My head spun. “We kissed. You don’t remember?”
Noah smirked. “Sounds like you had a good dream as well.”
What he was saying—it made no sense. “You told me I smelled—like bacon.”
“Well,” he said evenly. “That’s awkward.”
I looked at my hands lying limp in my lap. “You asked if you could kiss me, and then you did. And then I—” There were no words to translate it, the dead faces I saw on the insides of my eyelids. I wanted to rub them out, but they wouldn’t leave. They were real. It was all real. Whatever the Santeria priest did had worked. And now that I knew, now that I remembered, all I wanted was to forget.
“I hurt you,” I finished. And it was only the beginning.
Noah rubbed his cheek. “It’s all right,” he said, and pulled me back down, curling me into his side, my head on his shoulder and my cheek on his chest. His heart beat under my skin.

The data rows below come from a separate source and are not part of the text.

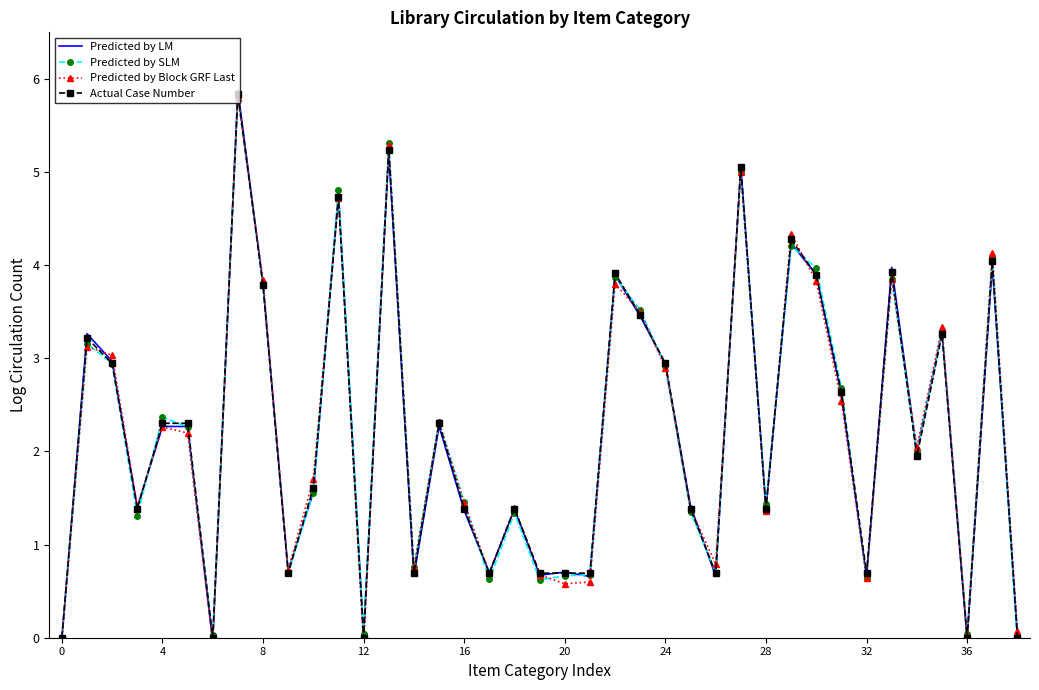

Read the Actual Case Number value at 20.

0.7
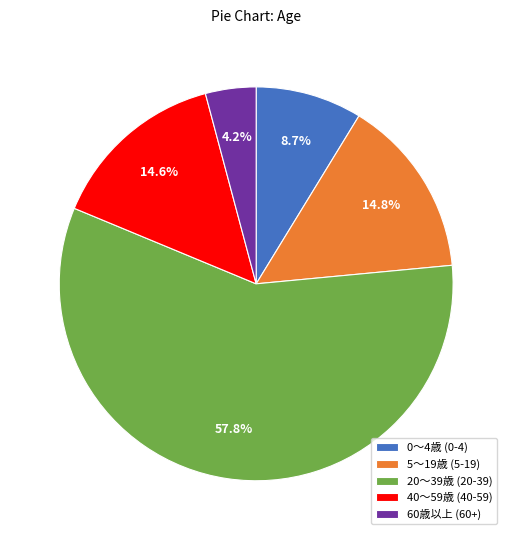

Which slice is the largest?

20～39歳 (20-39)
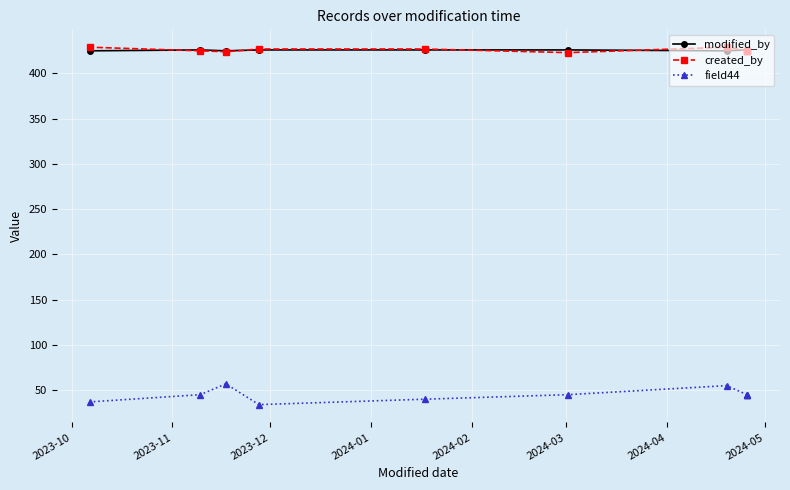

What is the value of the created_by point at the 10th from the left?

425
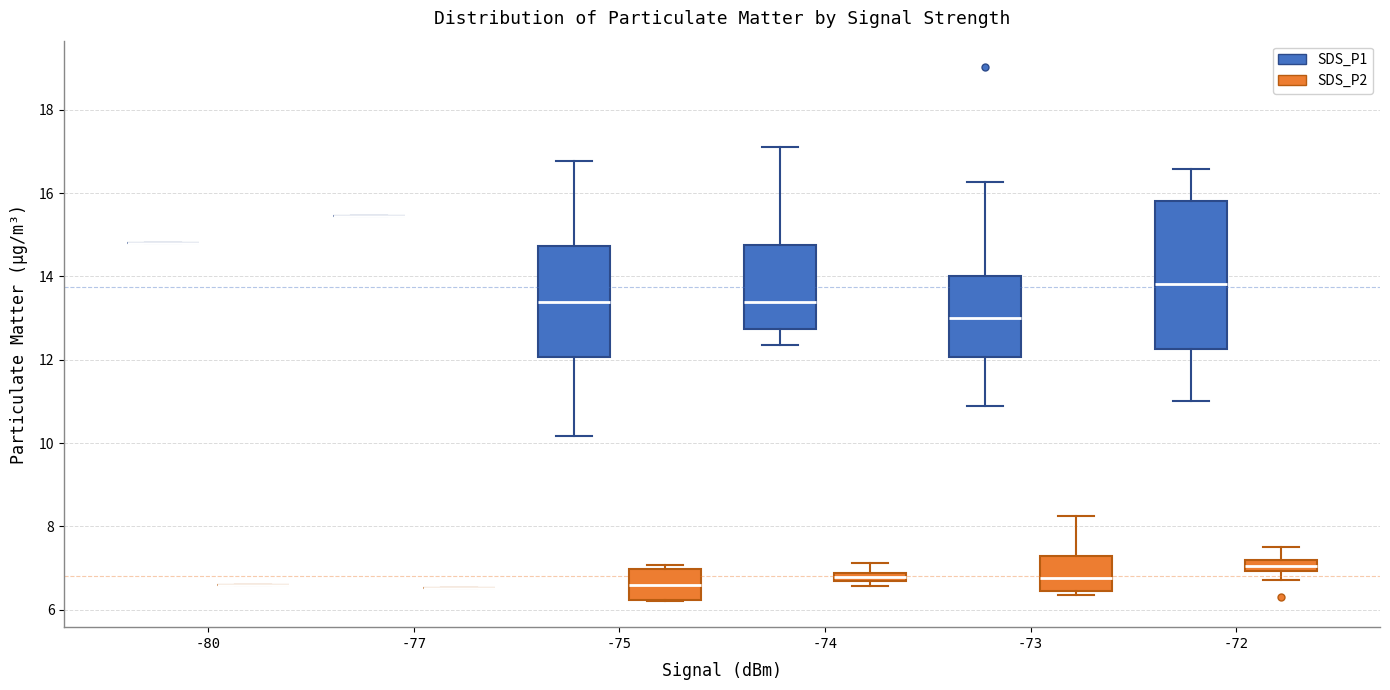

Comparing the boxes themselves (not the whiskers), which one is the tallest?

-72 (SDS_P1)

“Did you remember anything?” Noah whispered into my hair. “Did the thing work?”
I didn’t answer.
“It’s all right,” Noah said very softly, his fingers brushing my ribs. “You were just dreaming.”
But the kiss wasn’t a dream. Noah was dying. The asylum wasn’t an accident. I killed them.
It was all real. It was all me.
And abandoned Claire and Rachel.
Rachel, who sat with me for hours under the giant tire in our old school’s playground, our thighs gritty with dirt, as I confessed an unrequited fifth-grade crush. Rachel, who sat still for my portraits, who I laughed with and cried with and did everything with, whose body was now turned into so much meat. Because of me.
And not because I went along with the Tamerlane plan, even knowing it could be dangerous. Not because I failed to scratch at some vague tickle of premonition. It was my fault because it was actually, literally my fault—because I crumpled the asylum with Rachel and Claire inside like it was nothing more than a wad of tissues in my pocket.
I reeled at the delusions I’d invented after murdering Mabel’s owner and Ms. Morales. I was not crazy.
I was lethal.
Noah’s hand worked in my hair and it felt so wonderful, so painfully wonderful that it was all I could do not to cry.
“I should go,” I managed to whisper, even though I didn’t want to go anywhere. I didn’t want to be anywhere.
“Mara?” Noah leaned up on his elbow. His fingers traced the outline of my cheekbone, stroking my skin awake. My heart did not beat faster. It did not beat at all. I had no heart left.
Noah studied my face for a moment. “I can take you home, but your parents will wonder why,” he said slowly.
I said nothing. I couldn’t. My throat was filled with broken glass.